The DoJ filing also said Jho Low laundered over US$200 million in misappropriated funds traceable to 1MDB’s 2013 bond sale into a US account belonging to US-based law firm DLA Piper.

The US$29.1 million second payment for Equanimity made on Feb 5 and 18 as well as April 2, 2014 was part of the US$56.5 million that went from DLA Piper’s account to LHP — who with Jho Low participated in the Condor joint venture (JV) through Strategic Resources (Global) Ltd (SRG) to acquire Houston-based Coastal Energy with International Petroleum Investment Co (Ipic) and Ipic’s Spanish unit Compañía Española de Petróleos SA.

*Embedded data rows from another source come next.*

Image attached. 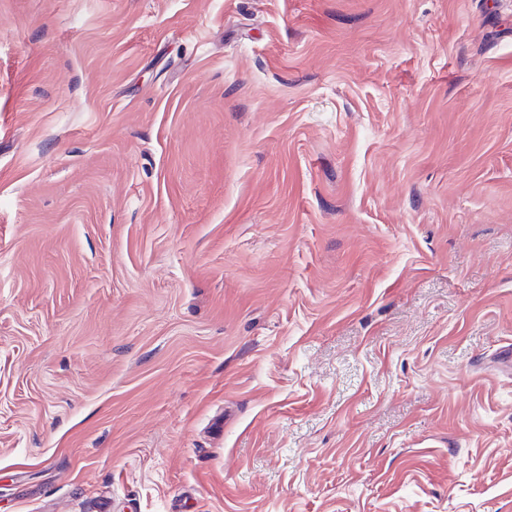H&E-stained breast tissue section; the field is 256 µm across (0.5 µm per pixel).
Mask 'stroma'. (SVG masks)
Returning <instances> with one entry per match:
<instances>
[{
    "mask_svg": "<svg viewBox=\"0 0 512 512\" xmlns=\"http://www.w3.org/2000/svg\"><path fill=\"white\" fill-rule=\"evenodd\" d=\"M512 512V0H0V512Z\"/></svg>",
    "mask_w": 512,
    "mask_h": 512,
    "instance_id": "1",
    "label": "stroma"
}]
</instances>
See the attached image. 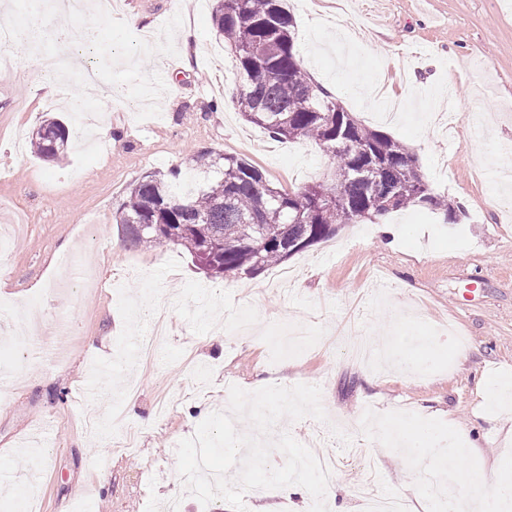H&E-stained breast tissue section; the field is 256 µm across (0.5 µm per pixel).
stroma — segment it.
Masks as SVG:
<instances>
[{
	"label": "stroma",
	"instance_id": "stroma-1",
	"mask_svg": "<svg viewBox=\"0 0 512 512\" xmlns=\"http://www.w3.org/2000/svg\"><path fill=\"white\" fill-rule=\"evenodd\" d=\"M296 22L302 64L366 126L406 144L422 178L460 208L446 223L427 210L388 216L385 236L366 221L340 226L286 262L288 298L270 292L277 271L209 279L178 247H134L115 214L132 184L178 169L175 192L196 179L195 157L246 159L274 187L322 181L330 154L312 141L280 143L246 123L236 104L237 61L212 28L215 0H122L135 35L159 31L175 13L200 33L177 56L142 62L164 71L160 116L137 121V103L97 105L121 142L87 150L74 143L58 160L41 159L29 139L49 118L70 119L52 78L30 70L27 48L0 73V224L23 227L0 244V323L19 303L41 314L37 342L0 344V504L9 512H159L181 497L174 446L210 413L228 407L225 382L317 385L330 423L360 445L336 439L329 512H362L355 486L373 459L381 489L429 512L416 461L383 438L413 422L450 432L474 449L454 469L458 506L512 478V410L490 408L478 383L512 380V178L484 169L477 119H486L497 167L512 171V0H284ZM399 58L402 71L387 64ZM102 285L83 289L79 271ZM159 301L171 322L151 368L125 371L136 342L150 332L146 304ZM392 329L395 351L421 355L416 371L352 359L351 330L372 343ZM100 393L80 396L88 370ZM124 414L113 423V407ZM50 421L41 450L22 434ZM248 512H309L311 495L290 486L246 495Z\"/></svg>",
	"mask_w": 512,
	"mask_h": 512
}]
</instances>
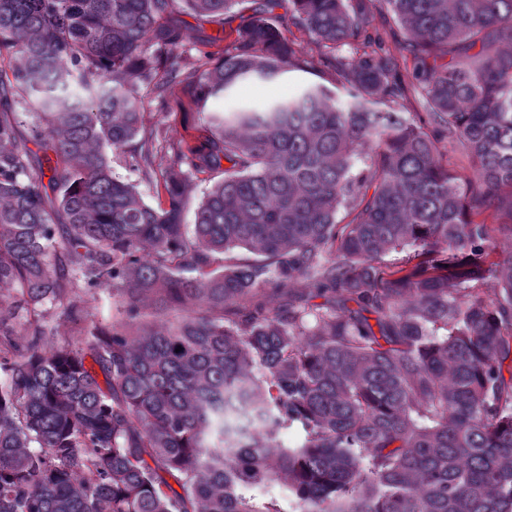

The first and third tranches of payments for Equanimity made on Jan 7, 2014 and April 11, 2014 originated from US$2.72 billion bond proceeds raised in March 2013 by 1MDB Global Investment Ltd, which found their way to another Jho Low-linked offshore entity, Tanore Finance Corp.

The bond proceeds were intended for a JV with Ipic’s unit Aabar Investments PJS called Abu Dhabi Malaysia Investment Co. But instead of funding the Tun Razak Exchange development, the cash ended at Tanore instead. The money in the Tanore account was also used to buy artworks and the Park Lane hotel in New York, according to the DoJ filing.

When questioned by reporters yesterday, former prime minister Datuk Seri Najib Razak said he has never been on the Equanimity and has no knowledge that the yacht was bought using 1MDB money.

“Why we didn’t pursue [to get back the yacht] earlier [was] because we were interested in the full settlement with United Arab Emirates on Ipic … that is worth much more than this Equanimity. That is the biggest sum; we wanted [this] big settlement to be settled first, that’s why we didn’t pursue the yacht,” Najib said,  adding that the Equanimity “is being used as a populist move”.

“I have no knowledge whatsoever as to the yacht and also the yacht itself is subject to litigation. It’s not a clear-cut matter,” Najib added.